** Opening Data listing block **
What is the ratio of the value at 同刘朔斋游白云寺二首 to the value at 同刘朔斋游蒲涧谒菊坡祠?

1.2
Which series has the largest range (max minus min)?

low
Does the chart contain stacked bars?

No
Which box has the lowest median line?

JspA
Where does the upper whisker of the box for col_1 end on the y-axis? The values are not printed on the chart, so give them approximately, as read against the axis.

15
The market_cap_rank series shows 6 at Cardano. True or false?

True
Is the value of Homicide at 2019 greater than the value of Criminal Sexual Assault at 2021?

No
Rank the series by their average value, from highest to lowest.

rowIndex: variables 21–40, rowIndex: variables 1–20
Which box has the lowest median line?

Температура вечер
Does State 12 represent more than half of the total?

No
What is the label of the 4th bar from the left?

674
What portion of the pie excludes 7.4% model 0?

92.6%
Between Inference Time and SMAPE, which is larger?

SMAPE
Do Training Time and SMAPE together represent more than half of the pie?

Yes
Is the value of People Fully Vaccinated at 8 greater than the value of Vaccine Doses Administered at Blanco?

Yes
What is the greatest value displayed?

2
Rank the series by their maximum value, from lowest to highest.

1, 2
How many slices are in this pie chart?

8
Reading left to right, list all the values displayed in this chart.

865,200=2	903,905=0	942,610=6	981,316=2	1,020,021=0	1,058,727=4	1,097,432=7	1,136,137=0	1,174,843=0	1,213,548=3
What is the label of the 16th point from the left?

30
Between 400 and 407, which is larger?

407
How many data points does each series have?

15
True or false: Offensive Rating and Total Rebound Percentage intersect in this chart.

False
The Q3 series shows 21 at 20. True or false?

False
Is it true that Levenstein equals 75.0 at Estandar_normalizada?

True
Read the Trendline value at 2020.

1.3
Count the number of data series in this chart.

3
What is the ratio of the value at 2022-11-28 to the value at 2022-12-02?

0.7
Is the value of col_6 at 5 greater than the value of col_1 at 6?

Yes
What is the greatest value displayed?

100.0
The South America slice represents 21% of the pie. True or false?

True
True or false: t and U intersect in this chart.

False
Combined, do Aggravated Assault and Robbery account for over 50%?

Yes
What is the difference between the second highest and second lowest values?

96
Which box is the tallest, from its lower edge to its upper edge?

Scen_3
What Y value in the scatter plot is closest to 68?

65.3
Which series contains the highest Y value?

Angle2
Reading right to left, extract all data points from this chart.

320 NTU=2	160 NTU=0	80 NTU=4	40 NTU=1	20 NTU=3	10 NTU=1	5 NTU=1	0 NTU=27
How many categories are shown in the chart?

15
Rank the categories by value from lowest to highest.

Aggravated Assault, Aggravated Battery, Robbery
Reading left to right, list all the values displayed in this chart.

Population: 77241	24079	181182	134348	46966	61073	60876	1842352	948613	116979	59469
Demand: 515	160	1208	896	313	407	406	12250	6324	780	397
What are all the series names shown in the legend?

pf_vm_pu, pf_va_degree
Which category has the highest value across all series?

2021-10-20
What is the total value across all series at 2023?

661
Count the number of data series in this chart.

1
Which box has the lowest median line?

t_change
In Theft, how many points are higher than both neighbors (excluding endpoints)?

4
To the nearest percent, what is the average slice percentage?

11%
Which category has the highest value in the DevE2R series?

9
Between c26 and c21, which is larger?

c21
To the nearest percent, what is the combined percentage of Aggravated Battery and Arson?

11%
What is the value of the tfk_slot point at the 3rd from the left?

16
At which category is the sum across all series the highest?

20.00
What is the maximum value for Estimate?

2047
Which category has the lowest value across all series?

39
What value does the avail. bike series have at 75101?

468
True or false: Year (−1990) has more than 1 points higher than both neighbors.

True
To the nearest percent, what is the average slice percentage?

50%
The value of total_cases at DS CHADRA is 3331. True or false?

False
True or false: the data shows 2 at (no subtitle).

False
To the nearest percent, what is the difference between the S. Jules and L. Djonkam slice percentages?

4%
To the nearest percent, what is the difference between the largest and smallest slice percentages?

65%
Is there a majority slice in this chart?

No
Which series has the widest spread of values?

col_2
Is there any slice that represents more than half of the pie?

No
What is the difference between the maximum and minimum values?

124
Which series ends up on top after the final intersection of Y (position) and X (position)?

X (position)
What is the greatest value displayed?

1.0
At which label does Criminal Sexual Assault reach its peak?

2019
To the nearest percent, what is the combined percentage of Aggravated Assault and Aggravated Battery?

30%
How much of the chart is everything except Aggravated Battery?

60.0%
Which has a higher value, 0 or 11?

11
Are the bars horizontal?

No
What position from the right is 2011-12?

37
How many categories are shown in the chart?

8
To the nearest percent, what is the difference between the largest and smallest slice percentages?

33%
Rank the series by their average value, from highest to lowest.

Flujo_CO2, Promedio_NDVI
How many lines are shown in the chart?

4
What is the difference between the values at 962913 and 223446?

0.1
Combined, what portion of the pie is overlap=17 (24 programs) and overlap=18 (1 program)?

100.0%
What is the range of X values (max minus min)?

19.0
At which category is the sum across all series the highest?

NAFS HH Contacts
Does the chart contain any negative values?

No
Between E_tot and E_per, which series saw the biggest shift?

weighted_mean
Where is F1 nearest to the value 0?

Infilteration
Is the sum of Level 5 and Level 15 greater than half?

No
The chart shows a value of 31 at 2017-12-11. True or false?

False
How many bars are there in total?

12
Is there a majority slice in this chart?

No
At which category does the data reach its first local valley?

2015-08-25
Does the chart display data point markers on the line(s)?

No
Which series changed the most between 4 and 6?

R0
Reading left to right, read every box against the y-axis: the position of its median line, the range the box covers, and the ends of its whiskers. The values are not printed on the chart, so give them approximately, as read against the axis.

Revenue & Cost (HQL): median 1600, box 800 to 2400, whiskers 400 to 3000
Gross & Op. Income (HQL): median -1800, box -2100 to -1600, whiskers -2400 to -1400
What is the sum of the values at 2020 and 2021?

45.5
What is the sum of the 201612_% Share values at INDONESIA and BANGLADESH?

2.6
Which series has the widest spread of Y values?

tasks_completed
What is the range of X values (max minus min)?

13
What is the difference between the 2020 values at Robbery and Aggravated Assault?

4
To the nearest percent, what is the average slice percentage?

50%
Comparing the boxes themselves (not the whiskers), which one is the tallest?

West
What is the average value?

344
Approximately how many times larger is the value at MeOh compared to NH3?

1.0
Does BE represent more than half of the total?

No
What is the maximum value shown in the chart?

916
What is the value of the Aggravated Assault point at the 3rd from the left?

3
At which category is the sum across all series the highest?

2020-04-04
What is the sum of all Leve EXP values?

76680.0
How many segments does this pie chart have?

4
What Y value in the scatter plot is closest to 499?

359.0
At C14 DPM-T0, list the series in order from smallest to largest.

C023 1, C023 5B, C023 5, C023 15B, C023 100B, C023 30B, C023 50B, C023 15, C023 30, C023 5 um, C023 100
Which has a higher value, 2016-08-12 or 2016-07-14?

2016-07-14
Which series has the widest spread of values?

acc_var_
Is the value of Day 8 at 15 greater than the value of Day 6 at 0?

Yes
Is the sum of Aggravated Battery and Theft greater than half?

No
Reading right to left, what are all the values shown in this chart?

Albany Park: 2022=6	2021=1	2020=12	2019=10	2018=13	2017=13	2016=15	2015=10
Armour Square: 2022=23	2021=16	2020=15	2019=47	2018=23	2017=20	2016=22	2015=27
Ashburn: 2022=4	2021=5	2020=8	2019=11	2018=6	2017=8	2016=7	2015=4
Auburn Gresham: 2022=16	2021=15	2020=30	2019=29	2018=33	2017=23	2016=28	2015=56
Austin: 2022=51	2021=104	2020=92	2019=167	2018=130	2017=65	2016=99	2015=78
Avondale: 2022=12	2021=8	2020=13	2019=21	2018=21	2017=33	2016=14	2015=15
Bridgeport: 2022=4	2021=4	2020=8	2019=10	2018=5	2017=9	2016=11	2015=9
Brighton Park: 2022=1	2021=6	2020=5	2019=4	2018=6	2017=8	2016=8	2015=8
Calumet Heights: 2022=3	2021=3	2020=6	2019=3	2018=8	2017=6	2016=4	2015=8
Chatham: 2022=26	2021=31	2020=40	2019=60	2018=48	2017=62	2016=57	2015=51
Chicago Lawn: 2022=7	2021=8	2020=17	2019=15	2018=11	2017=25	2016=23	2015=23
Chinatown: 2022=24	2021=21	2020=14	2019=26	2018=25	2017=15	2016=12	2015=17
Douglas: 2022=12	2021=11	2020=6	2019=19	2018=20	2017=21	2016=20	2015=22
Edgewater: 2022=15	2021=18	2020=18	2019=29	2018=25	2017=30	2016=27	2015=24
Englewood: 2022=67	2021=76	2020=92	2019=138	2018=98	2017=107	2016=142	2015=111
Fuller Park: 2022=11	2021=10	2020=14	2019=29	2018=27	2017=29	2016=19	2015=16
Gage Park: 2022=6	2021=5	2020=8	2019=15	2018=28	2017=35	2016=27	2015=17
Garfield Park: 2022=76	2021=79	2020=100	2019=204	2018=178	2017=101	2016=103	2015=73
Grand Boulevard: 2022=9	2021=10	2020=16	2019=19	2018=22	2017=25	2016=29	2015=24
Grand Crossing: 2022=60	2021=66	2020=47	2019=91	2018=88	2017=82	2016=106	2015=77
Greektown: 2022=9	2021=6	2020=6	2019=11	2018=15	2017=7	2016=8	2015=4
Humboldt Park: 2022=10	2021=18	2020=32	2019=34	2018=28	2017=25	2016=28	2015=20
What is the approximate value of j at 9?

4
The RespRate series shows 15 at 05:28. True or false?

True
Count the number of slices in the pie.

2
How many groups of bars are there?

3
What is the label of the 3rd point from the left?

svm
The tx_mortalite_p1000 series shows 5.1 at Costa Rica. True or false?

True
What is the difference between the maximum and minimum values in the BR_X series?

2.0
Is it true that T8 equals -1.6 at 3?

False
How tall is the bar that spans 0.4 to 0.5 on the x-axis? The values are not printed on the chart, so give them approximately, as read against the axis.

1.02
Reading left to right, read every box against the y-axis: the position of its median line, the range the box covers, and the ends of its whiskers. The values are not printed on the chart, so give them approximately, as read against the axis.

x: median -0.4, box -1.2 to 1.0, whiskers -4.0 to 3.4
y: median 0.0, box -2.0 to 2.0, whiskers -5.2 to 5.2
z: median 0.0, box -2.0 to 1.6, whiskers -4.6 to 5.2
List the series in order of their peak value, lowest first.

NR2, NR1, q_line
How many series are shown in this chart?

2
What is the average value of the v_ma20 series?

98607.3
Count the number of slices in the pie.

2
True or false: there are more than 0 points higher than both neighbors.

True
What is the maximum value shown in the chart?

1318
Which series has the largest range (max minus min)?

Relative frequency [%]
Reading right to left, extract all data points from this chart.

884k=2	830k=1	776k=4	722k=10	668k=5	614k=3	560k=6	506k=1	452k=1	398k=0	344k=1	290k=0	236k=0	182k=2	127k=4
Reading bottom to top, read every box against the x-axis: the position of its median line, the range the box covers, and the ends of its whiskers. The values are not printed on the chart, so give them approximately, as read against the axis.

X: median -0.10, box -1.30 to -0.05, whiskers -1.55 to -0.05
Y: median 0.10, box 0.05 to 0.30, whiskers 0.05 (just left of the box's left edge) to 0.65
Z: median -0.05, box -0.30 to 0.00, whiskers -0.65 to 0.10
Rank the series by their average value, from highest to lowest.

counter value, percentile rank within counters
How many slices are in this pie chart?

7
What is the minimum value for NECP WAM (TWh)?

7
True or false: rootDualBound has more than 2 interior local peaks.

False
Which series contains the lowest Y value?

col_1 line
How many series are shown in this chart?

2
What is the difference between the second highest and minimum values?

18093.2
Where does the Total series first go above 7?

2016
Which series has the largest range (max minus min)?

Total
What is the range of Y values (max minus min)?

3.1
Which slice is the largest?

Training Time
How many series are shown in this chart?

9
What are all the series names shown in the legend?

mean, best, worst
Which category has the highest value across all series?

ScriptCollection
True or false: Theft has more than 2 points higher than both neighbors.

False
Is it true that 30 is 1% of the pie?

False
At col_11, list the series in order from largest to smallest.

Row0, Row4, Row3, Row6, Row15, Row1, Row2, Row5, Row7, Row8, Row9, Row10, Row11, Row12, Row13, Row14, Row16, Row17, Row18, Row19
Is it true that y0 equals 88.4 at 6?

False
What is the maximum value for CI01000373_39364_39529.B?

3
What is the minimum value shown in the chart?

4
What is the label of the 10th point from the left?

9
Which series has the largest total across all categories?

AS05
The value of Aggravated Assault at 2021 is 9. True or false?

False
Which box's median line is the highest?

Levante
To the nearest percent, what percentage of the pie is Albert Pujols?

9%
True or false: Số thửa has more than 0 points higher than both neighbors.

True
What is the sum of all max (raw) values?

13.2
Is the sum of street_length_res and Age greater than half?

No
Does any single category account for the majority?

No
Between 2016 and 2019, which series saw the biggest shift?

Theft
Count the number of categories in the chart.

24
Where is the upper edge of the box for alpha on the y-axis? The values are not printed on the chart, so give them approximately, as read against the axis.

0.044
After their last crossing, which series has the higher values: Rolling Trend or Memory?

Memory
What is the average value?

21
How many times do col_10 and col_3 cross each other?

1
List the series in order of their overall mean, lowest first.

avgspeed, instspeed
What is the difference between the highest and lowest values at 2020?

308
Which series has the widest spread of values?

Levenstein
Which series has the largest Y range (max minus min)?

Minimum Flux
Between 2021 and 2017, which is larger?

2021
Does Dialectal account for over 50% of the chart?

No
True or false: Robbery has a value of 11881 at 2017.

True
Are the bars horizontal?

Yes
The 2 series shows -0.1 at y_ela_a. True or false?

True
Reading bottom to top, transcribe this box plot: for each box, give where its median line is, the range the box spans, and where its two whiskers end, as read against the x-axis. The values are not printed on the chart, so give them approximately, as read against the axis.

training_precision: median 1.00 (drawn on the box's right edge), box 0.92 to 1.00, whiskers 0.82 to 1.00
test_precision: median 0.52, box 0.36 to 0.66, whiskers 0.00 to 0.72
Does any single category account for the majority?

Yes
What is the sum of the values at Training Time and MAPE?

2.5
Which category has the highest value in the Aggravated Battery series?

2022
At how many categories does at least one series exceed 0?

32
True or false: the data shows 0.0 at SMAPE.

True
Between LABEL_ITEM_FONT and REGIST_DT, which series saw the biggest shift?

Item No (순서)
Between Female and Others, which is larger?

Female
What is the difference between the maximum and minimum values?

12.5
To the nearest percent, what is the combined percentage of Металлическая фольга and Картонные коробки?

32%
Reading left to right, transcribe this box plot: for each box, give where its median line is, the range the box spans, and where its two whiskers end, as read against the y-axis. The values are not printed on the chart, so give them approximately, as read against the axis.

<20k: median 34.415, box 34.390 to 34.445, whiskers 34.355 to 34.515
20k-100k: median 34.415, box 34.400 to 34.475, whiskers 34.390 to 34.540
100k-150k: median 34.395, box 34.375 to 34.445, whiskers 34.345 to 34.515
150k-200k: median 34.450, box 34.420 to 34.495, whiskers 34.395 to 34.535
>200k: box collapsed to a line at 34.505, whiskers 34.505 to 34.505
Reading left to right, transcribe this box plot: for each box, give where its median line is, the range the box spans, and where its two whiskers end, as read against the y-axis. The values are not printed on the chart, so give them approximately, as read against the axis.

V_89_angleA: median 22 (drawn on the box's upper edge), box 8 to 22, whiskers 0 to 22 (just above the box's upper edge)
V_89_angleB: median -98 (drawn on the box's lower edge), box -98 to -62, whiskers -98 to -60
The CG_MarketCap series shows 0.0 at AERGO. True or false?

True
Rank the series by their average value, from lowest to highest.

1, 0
** Closing Data listing block **
Instructions to follow:
Please count the lines in the rows above that contain the string "Aggravated", matching case exactly, and reply with only the number.

Task solution:
10